§ Trecho do texto
<<<<

Durante os meses de julho a setembro
daquele ano, Sua Alteza, o Príncipe Real, Dom Luis Felipe, foi visitar a
África. Aliás, até então, o primeiro monarca a fazer uma visita ao Ultramar
Português, embora a visita não tivesse se limitado às colônias portuguesas.
O que fazer para agradar ao Príncipe?
Tudo. E o que seria tudo? Mostrar minimamente a realidade, ainda que
devidamente camuflada, porquanto, ele deveria sair dali impressionado, com
tudo, inclusive com o tratamento que era dado aos “indígenas”. Para organizar e
observar os mínimos detalhes, como sempre, organizou-se uma Comissão, que foi
denominada de “Comissão de Festejos”, que ficou responsável por tudo o que
fosse ligado à visita real.
Visita Príncipe em 1907 |
As obras que podiam ser visitadas pelo Príncipe,
não precisavam de preparo, estavam às vistas e seriam
, como foram, visitadas
por sua Alteza Real, afinal o Príncipe tinha de ver o que os administradores
estavam fazendo, e nada melhor, que visitar os canteiros das obras em
andamento.
Príncipe visitando Lourenço Marques |
Entretanto, para que os naturais da terra
fossem apresentados ao Príncipe, era necessária, sem dúvida, uma preparação.
Por que a preparação? Porque tudo preciíava ter um aspecto bem natural. E o que
seria tão natural aos indígenas que poderia impressionar o Príncipe, a Sua
Alteza Real? Um batuque, claro! Num batuque o Príncipe poderia ter a dimensão da
selvageria, do diverso modo de vida dos nativos, e, mais importante ainda, do
controle que os administradores detinham sobre os indígenas
Assim, a comissão dos festejos organizou o
batuque. Foram solicitados indígenas das diversas circunscrições para dele
participarem. Os indígenas sairiam de suas circunscrições, ou melhor dos seus
confinamentos, para irem até Lourenço Marques. Para tanto os secretários das
diversas circunscrições vieram antes para a capital, escolheram os locais dos
acampamentos, providenciaram mantimentos, madeira, etc., enfim tudo o que
necessário para o “bem estar”dos indígenas, que deveriam ficar em Lourenço
Marques do meio dia de 27 de julho até o dia 31 do mesmo mês, portanto, 4 dias
não completos.
Os administradores das respectivas
circunscrições tinham de ficar responsáveis e atentos em relação aos seus indígenas,
a responsabilidade por qualquer transtorno que viesse a acontecer seria a si
atribuídas. Um erro, um acontecimento indesejado, um mau comportamento dos indígenas
resultava, com certeza, em pontos perdidos em uma promoção.

>>>>

§ Material fornecido

<<<<

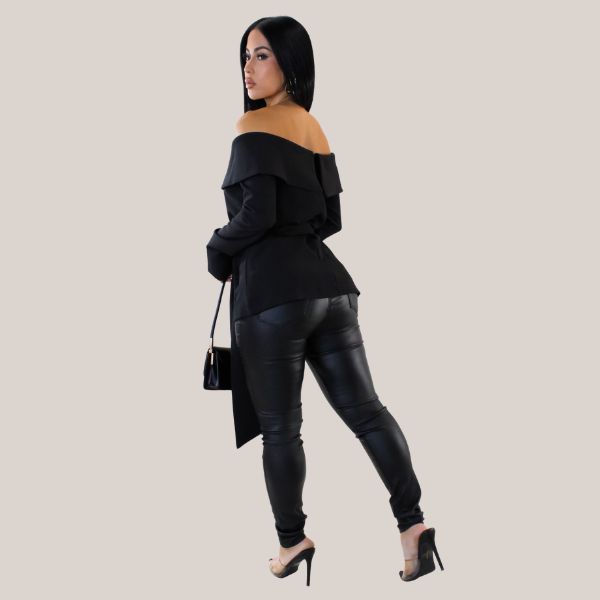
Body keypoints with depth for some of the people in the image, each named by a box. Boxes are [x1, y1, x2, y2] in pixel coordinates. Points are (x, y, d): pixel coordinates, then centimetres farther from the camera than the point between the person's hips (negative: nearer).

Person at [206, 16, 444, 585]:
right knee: (363, 408, 6)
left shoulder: (256, 124, -9)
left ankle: (292, 540, 15)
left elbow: (257, 214, -17)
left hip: (272, 290, -8)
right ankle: (411, 522, -1)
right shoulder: (313, 127, 16)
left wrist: (217, 253, -1)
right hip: (325, 282, 8)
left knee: (279, 426, 4)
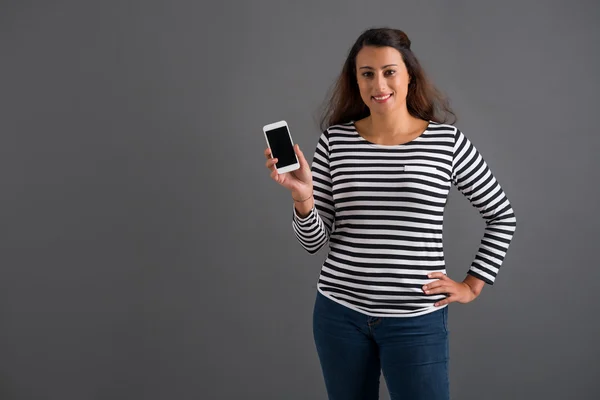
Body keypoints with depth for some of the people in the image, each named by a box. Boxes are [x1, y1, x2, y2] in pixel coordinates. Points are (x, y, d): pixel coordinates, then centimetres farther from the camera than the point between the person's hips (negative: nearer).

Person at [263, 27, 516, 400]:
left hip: (417, 320, -2)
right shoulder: (335, 140, 0)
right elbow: (314, 241, -1)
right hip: (339, 313, 2)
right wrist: (303, 196, -19)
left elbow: (502, 216, 7)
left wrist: (473, 285, 3)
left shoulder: (448, 141, -4)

>>>>

§ Ordem de serviço 1
No trecho sobre a visita do Príncipe à África, que nome recebeu a comissão organizada para cuidar da visita real?
§ Ordem de serviço 2
Transcreva do trecho sobre a visita do Príncipe a passagem entre "O que fazer" e "à visita real.", inclusive.
§ Ordem de serviço 3
Por favor, traduza para o inglês esta frase do trecho sobre a visita do Príncipe: “Assim, a comissão dos festejos organizou o batuque.”

§ Resposta escrita 1
“Comissão de Festejos”

§ Resposta escrita 2
O que fazer para agradar ao Príncipe?
Tudo. E o que seria tudo? Mostrar minimamente a realidade, ainda que
devidamente camuflada, porquanto, ele deveria sair dali impressionado, com
tudo, inclusive com o tratamento que era dado aos “indígenas”. Para organizar e
observar os mínimos detalhes, como sempre, organizou-se uma Comissão, que foi
denominada de “Comissão de Festejos”, que ficou responsável por tudo o que
fosse ligado à visita real.

§ Resposta escrita 3
Thus, the festivities committee organized the batuque.